§ **Stated problem**
Reproduce every one of the following lines with no changes.

(Stored items)
--- begin ---

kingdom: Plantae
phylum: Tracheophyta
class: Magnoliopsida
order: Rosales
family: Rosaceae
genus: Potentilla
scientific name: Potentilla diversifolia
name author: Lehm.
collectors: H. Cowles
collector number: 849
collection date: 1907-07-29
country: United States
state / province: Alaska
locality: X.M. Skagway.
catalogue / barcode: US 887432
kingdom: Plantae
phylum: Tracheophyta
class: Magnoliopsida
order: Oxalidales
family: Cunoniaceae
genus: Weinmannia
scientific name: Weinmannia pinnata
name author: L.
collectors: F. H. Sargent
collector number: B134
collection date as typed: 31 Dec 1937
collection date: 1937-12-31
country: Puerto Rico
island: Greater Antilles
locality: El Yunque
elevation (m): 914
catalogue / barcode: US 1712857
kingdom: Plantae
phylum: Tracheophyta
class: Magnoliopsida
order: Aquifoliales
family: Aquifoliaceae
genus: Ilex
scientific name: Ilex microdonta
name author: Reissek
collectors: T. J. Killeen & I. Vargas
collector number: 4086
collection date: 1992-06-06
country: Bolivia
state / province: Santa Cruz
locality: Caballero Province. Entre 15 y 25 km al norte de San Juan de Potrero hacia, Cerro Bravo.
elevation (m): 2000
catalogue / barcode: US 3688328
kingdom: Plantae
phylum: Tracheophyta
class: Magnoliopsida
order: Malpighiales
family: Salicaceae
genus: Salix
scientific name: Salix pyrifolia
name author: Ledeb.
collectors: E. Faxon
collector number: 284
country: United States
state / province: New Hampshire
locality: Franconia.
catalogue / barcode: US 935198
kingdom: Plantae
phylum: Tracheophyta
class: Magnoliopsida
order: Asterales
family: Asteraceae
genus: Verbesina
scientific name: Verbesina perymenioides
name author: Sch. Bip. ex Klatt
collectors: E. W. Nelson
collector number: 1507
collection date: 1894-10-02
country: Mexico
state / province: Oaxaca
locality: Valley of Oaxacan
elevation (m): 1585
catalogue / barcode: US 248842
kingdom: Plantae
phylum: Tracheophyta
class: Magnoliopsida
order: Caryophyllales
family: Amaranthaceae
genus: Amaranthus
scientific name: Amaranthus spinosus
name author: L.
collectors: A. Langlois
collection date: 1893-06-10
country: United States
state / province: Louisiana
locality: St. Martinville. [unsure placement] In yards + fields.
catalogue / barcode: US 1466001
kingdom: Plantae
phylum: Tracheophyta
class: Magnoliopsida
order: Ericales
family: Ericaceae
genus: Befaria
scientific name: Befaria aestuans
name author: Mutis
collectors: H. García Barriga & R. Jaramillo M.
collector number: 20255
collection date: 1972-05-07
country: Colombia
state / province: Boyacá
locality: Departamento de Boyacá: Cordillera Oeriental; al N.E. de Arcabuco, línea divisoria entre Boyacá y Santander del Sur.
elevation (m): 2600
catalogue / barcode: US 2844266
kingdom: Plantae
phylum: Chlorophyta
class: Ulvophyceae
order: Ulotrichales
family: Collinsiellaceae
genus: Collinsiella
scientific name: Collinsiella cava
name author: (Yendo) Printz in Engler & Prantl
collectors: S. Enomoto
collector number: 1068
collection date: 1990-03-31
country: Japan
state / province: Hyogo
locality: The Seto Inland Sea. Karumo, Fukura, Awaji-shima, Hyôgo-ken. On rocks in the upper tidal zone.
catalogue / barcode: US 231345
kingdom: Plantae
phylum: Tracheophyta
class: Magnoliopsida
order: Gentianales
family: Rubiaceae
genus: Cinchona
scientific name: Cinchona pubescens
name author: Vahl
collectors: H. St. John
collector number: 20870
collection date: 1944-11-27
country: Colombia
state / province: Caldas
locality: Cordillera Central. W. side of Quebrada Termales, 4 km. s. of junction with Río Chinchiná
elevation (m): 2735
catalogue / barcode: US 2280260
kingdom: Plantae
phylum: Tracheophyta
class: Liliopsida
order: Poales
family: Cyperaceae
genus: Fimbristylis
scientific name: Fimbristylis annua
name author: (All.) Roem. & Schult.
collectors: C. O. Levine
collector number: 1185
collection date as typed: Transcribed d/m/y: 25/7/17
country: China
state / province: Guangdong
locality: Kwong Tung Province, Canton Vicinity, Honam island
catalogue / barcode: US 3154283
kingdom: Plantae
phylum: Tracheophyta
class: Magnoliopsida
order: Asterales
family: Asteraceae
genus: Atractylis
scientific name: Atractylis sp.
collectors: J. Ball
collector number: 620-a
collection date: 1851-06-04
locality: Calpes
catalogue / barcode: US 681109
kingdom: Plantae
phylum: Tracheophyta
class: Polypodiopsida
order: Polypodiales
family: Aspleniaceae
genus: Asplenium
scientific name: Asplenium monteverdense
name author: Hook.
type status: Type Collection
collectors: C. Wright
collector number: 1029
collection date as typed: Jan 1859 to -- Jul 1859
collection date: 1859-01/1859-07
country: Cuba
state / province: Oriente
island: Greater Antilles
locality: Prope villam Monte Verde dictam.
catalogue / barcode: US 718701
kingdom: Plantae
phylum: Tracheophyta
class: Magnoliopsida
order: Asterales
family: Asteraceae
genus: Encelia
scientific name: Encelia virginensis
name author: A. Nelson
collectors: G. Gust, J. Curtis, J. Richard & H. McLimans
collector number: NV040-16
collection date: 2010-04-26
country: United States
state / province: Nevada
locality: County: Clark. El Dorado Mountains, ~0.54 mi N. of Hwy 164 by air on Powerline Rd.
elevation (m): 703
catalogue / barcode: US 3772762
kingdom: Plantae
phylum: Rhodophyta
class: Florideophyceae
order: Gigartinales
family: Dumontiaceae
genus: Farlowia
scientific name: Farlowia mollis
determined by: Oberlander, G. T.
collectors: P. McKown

--- end ---

§ **Task answer**
kingdom: Plantae
phylum: Tracheophyta
class: Magnoliopsida
order: Rosales
family: Rosaceae
genus: Potentilla
scientific name: Potentilla diversifolia
name author: Lehm.
collectors: H. Cowles
collector number: 849
collection date: 1907-07-29
country: United States
state / province: Alaska
locality: X.M. Skagway.
catalogue / barcode: US 887432
kingdom: Plantae
phylum: Tracheophyta
class: Magnoliopsida
order: Oxalidales
family: Cunoniaceae
genus: Weinmannia
scientific name: Weinmannia pinnata
name author: L.
collectors: F. H. Sargent
collector number: B134
collection date as typed: 31 Dec 1937
collection date: 1937-12-31
country: Puerto Rico
island: Greater Antilles
locality: El Yunque
elevation (m): 914
catalogue / barcode: US 1712857
kingdom: Plantae
phylum: Tracheophyta
class: Magnoliopsida
order: Aquifoliales
family: Aquifoliaceae
genus: Ilex
scientific name: Ilex microdonta
name author: Reissek
collectors: T. J. Killeen & I. Vargas
collector number: 4086
collection date: 1992-06-06
country: Bolivia
state / province: Santa Cruz
locality: Caballero Province. Entre 15 y 25 km al norte de San Juan de Potrero hacia, Cerro Bravo.
elevation (m): 2000
catalogue / barcode: US 3688328
kingdom: Plantae
phylum: Tracheophyta
class: Magnoliopsida
order: Malpighiales
family: Salicaceae
genus: Salix
scientific name: Salix pyrifolia
name author: Ledeb.
collectors: E. Faxon
collector number: 284
country: United States
state / province: New Hampshire
locality: Franconia.
catalogue / barcode: US 935198
kingdom: Plantae
phylum: Tracheophyta
class: Magnoliopsida
order: Asterales
family: Asteraceae
genus: Verbesina
scientific name: Verbesina perymenioides
name author: Sch. Bip. ex Klatt
collectors: E. W. Nelson
collector number: 1507
collection date: 1894-10-02
country: Mexico
state / province: Oaxaca
locality: Valley of Oaxacan
elevation (m): 1585
catalogue / barcode: US 248842
kingdom: Plantae
phylum: Tracheophyta
class: Magnoliopsida
order: Caryophyllales
family: Amaranthaceae
genus: Amaranthus
scientific name: Amaranthus spinosus
name author: L.
collectors: A. Langlois
collection date: 1893-06-10
country: United States
state / province: Louisiana
locality: St. Martinville. [unsure placement] In yards + fields.
catalogue / barcode: US 1466001
kingdom: Plantae
phylum: Tracheophyta
class: Magnoliopsida
order: Ericales
family: Ericaceae
genus: Befaria
scientific name: Befaria aestuans
name author: Mutis
collectors: H. García Barriga & R. Jaramillo M.
collector number: 20255
collection date: 1972-05-07
country: Colombia
state / province: Boyacá
locality: Departamento de Boyacá: Cordillera Oeriental; al N.E. de Arcabuco, línea divisoria entre Boyacá y Santander del Sur.
elevation (m): 2600
catalogue / barcode: US 2844266
kingdom: Plantae
phylum: Chlorophyta
class: Ulvophyceae
order: Ulotrichales
family: Collinsiellaceae
genus: Collinsiella
scientific name: Collinsiella cava
name author: (Yendo) Printz in Engler & Prantl
collectors: S. Enomoto
collector number: 1068
collection date: 1990-03-31
country: Japan
state / province: Hyogo
locality: The Seto Inland Sea. Karumo, Fukura, Awaji-shima, Hyôgo-ken. On rocks in the upper tidal zone.
catalogue / barcode: US 231345
kingdom: Plantae
phylum: Tracheophyta
class: Magnoliopsida
order: Gentianales
family: Rubiaceae
genus: Cinchona
scientific name: Cinchona pubescens
name author: Vahl
collectors: H. St. John
collector number: 20870
collection date: 1944-11-27
country: Colombia
state / province: Caldas
locality: Cordillera Central. W. side of Quebrada Termales, 4 km. s. of junction with Río Chinchiná
elevation (m): 2735
catalogue / barcode: US 2280260
kingdom: Plantae
phylum: Tracheophyta
class: Liliopsida
order: Poales
family: Cyperaceae
genus: Fimbristylis
scientific name: Fimbristylis annua
name author: (All.) Roem. & Schult.
collectors: C. O. Levine
collector number: 1185
collection date as typed: Transcribed d/m/y: 25/7/17
country: China
state / province: Guangdong
locality: Kwong Tung Province, Canton Vicinity, Honam island
catalogue / barcode: US 3154283
kingdom: Plantae
phylum: Tracheophyta
class: Magnoliopsida
order: Asterales
family: Asteraceae
genus: Atractylis
scientific name: Atractylis sp.
collectors: J. Ball
collector number: 620-a
collection date: 1851-06-04
locality: Calpes
catalogue / barcode: US 681109
kingdom: Plantae
phylum: Tracheophyta
class: Polypodiopsida
order: Polypodiales
family: Aspleniaceae
genus: Asplenium
scientific name: Asplenium monteverdense
name author: Hook.
type status: Type Collection
collectors: C. Wright
collector number: 1029
collection date as typed: Jan 1859 to -- Jul 1859
collection date: 1859-01/1859-07
country: Cuba
state / province: Oriente
island: Greater Antilles
locality: Prope villam Monte Verde dictam.
catalogue / barcode: US 718701
kingdom: Plantae
phylum: Tracheophyta
class: Magnoliopsida
order: Asterales
family: Asteraceae
genus: Encelia
scientific name: Encelia virginensis
name author: A. Nelson
collectors: G. Gust, J. Curtis, J. Richard & H. McLimans
collector number: NV040-16
collection date: 2010-04-26
country: United States
state / province: Nevada
locality: County: Clark. El Dorado Mountains, ~0.54 mi N. of Hwy 164 by air on Powerline Rd.
elevation (m): 703
catalogue / barcode: US 3772762
kingdom: Plantae
phylum: Rhodophyta
class: Florideophyceae
order: Gigartinales
family: Dumontiaceae
genus: Farlowia
scientific name: Farlowia mollis
determined by: Oberlander, G. T.
collectors: P. McKown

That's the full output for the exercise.